Over the years, he has deployed leaving behind young children to teenagers, but every trip brought on different stressors, he said.
Family was a common concern among the attendees. Participants mentioned having deployed before being married or becoming a parent, but now are being faced with leaving their spouses and children behind for several months. First-time deployers mentioned having similar feelings.
“I’m worried because my kids are never without me,” said a pre-deployer preparing for her first overseas tour this summer.
If stress isn’t handled, it may lead to feelings of burnout or more severe consequences, said Riddle, who provided the men and women tools to handle stress as it comes. He suggested keeping a log of stressful thoughts to help one stay aware of feelings before they become too overwhelming.
Staff Sgt.

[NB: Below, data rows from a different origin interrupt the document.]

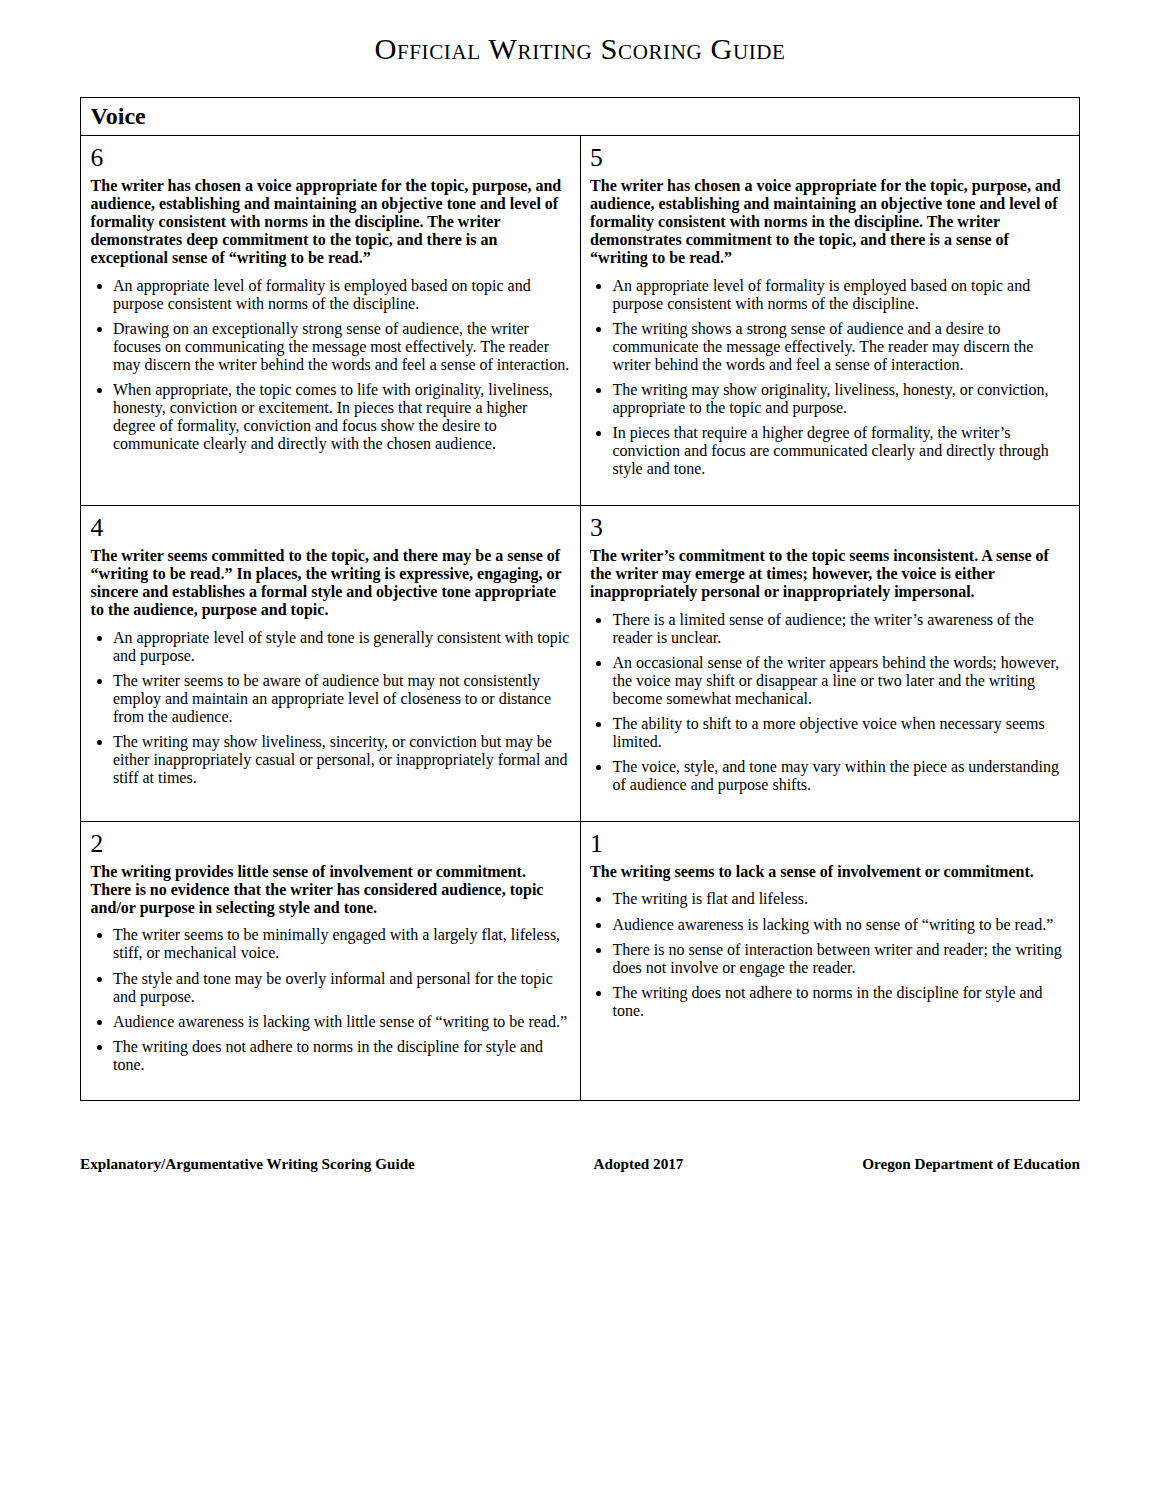Official Writing Scoring Guide
| Voice |
| --- |
| 6 The writer has chosen a voice appropriate for the topic, purpose, and audience, establishing and maintaining an objective tone and level of formality consistent with norms in the discipline. The writer demonstrates deep commitment to the topic, and there is an exceptional sense of “writing to be read.” An appropriate level of formality is employed based on topic and purpose consistent with norms of the discipline. Drawing on an exceptionally strong sense of audience, the writer focuses on communicating the message most effectively. The reader may discern the writer behind the words and feel a sense of interaction. When appropriate, the topic comes to life with originality, liveliness, honesty, conviction or excitement. In pieces that require a higher degree of formality, conviction and focus show the desire to communicate clearly and directly with the chosen audience. | 5 The writer has chosen a voice appropriate for the topic, purpose, and audience, establishing and maintaining an objective tone and level of formality consistent with norms in the discipline. The writer demonstrates commitment to the topic, and there is a sense of “writing to be read.” An appropriate level of formality is employed based on topic and purpose consistent with norms of the discipline. The writing shows a strong sense of audience and a desire to communicate the message effectively. The reader may discern the writer behind the words and feel a sense of interaction. The writing may show originality, liveliness, honesty, or conviction, appropriate to the topic and purpose. In pieces that require a higher degree of formality, the writer’s conviction and focus are communicated clearly and directly through style and tone. |
| 4 The writer seems committed to the topic, and there may be a sense of “writing to be read.” In places, the writing is expressive, engaging, or sincere and establishes a formal style and objective tone appropriate to the audience, purpose and topic. An appropriate level of style and tone is generally consistent with topic and purpose. The writer seems to be aware of audience but may not consistently employ and maintain an appropriate level of closeness to or distance from the audience. The writing may show liveliness, sincerity, or conviction but may be either inappropriately casual or personal, or inappropriately formal and stiff at times. | 3 The writer’s commitment to the topic seems inconsistent. A sense of the writer may emerge at times; however, the voice is either inappropriately personal or inappropriately impersonal. There is a limited sense of audience; the writer’s awareness of the reader is unclear. An occasional sense of the writer appears behind the words; however, the voice may shift or disappear a line or two later and the writing become somewhat mechanical. The ability to shift to a more objective voice when necessary seems limited. The voice, style, and tone may vary within the piece as understanding of audience and purpose shifts. |
| 2 The writing provides little sense of involvement or commitment. There is no evidence that the writer has considered audience, topic and/or purpose in selecting style and tone. The writer seems to be minimally engaged with a largely flat, lifeless, stiff, or mechanical voice. The style and tone may be overly informal and personal for the topic and purpose. Audience awareness is lacking with little sense of “writing to be read.” The writing does not adhere to norms in the discipline for style and tone. | 1 The writing seems to lack a sense of involvement or commitment. The writing is flat and lifeless. Audience awareness is lacking with no sense of “writing to be read.” There is no sense of interaction between writer and reader; the writing does not involve or engage the reader. The writing does not adhere to norms in the discipline for style and tone. |
Explanatory/Argumentative Writing Scoring Guide Adopted 2017 Oregon Department of Education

Brandi Harris, an air transportation specialist at Tinker Air Force Base, Oklahoma, said she found the information motivating, helpful and informative.
“It connected the dots to behavior,” she said. “It taught me how to catch what we’re feeling as it comes.”
Once stress is recognized, Riddle said, the next step is to address it. The information he shared gave the audience a variety of techniques to combat stress because everybody responds to stress differently.
“Something that may not be stressful to you could terrify someone else,” he said. “Our stress management depends a great deal on our personality.”
Riddle provided Airmen a variety of techniques to help relieve the pressure. He gave attendees a list of stress-busting strategies including limiting worry to a specific time of day, breathing strategies and keeping journals.
“Journaling can bring coherence to what seems messy,” he said.
A few deployers participating in Yellow Ribbon agreed that this technique had been helpful in the past and others said it would likely help them as well.
Yellow Ribbon began in 2008 following a congressional mandate for the Department of Defense to assist reservists and National Guard members in maintaining resiliency as they transition between their military and civilian roles. Each year, the Air Force Reserve program trains more than 7,000 reservists and those closest to them in education benefits, health care, retirement information and other topics.